CityMatCH member health departments are already engaged in a variety of activities designed to improve their cultural competence and reduce health disparities, but are on the whole uncomfortable with directly addressing individual or institutional racism. However, there is a wealth of existing programs and organizations that can assist members with anti-racism education, awareness and change at the individual or organizational level. Their products vary from having a broad community focus with coalition building around specific areas of need, to those with a primarily institutional focus. There is thus considerable opportunity for health departments to choose intervention strategies and programs that best fit their institution’s and community’s perspectives and needs. Underpinning the more rigorous programs are the tenets that the work may be painful, that without fundamental organizational commitment change will only be cosmetic or superficial, and that to be meaningful the work must be seen as an on-going, long term commitment.

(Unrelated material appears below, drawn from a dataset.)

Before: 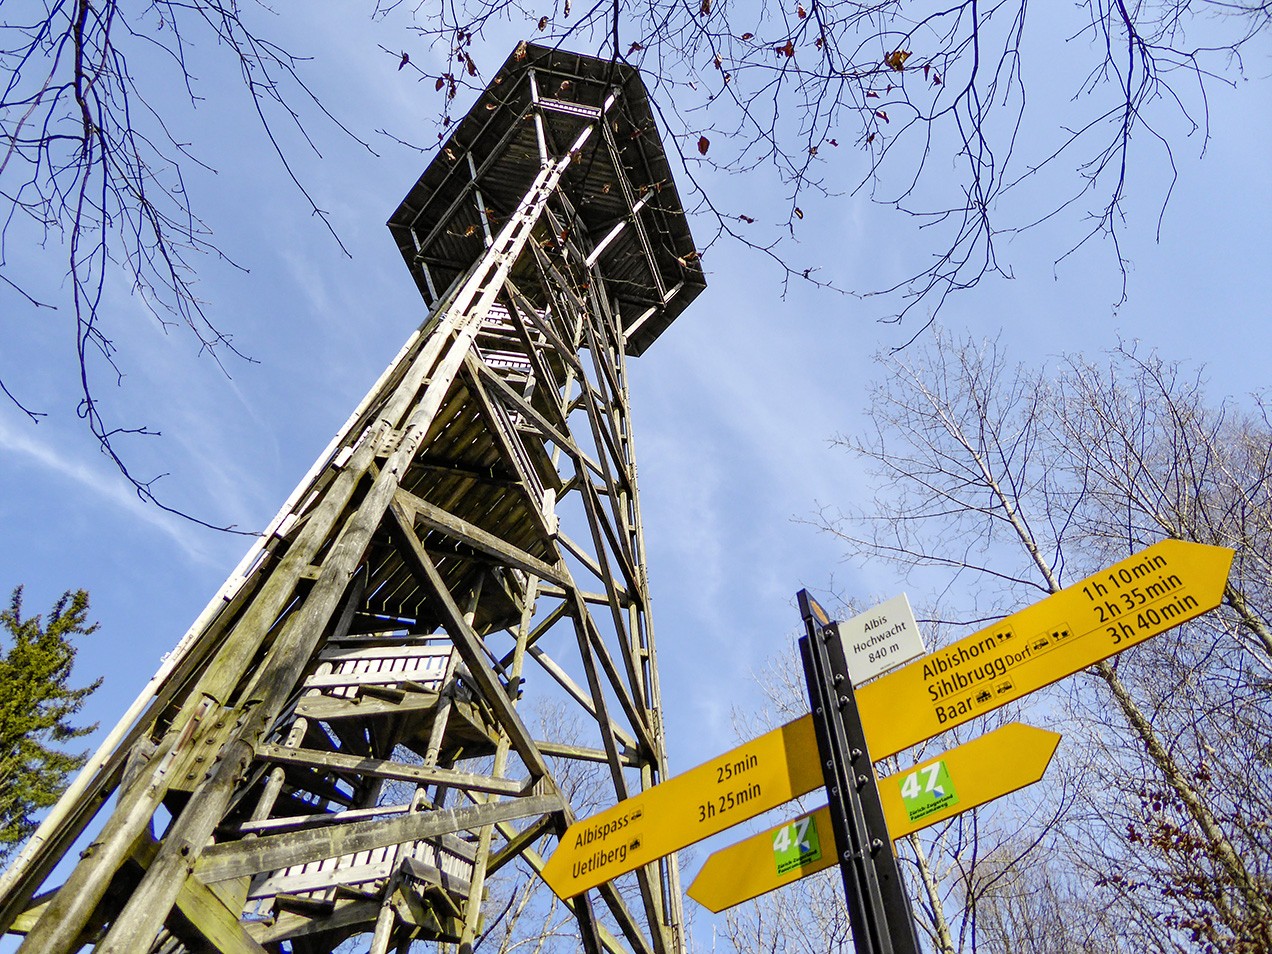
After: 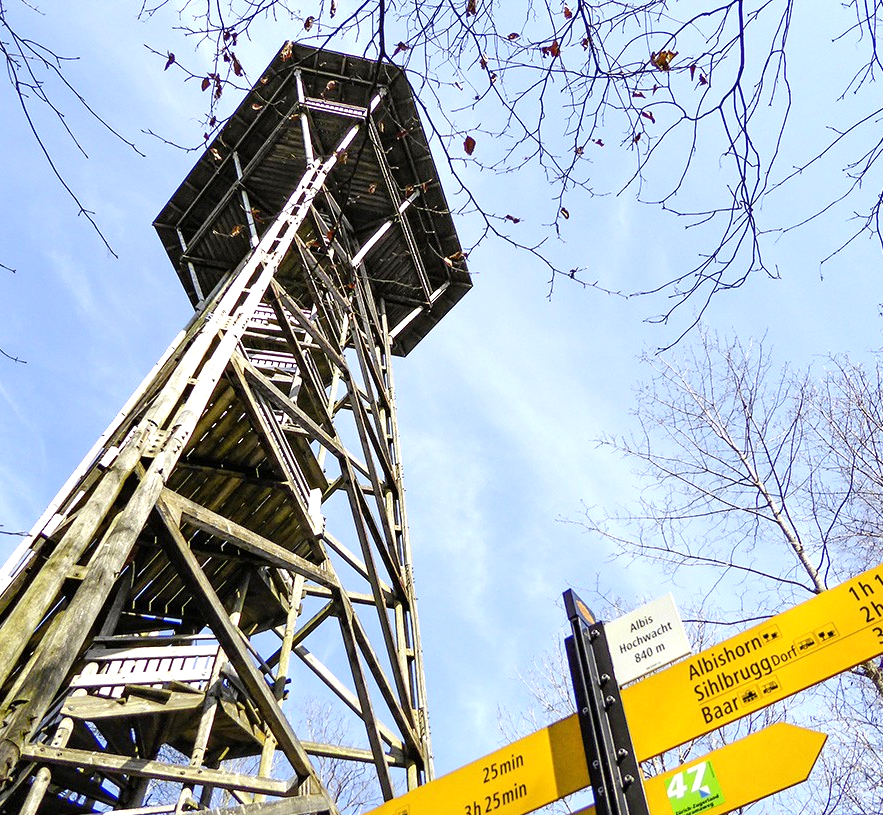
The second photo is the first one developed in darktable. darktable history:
exposure: exposure 0.6 EV, compensate exposure bias true, compensate highlight preservation false
crop: left 18.442%, right 12.119%, bottom 14.481%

A query of CityMatCH members and evaluation comments from state health department teams participating in a workshop on health disparities reveal four potential areas of focus for a large-scale, national initiative on undoing racism in public health. “Making the Case” would develop and disseminate health department-focused introductory materials on institutional racism, promote new research results and programmatic activities, and integrate undoing racism information into CityMatCH’s existing activities and models. “Cross-Community Networking” would convene teams of health departments willing to engage at one or more levels in developing undoing racism tools and frameworks, including a compendium of best practices. A “Practice Collaborative” would again involve teams working together to overcome specific barriers and supporting members’ undoing racism activities. Finally, “Changing the External Landscape” would involve collaboration with other national public health organizations to bring the issues of institutional racism and health to the forefront of the national public health community.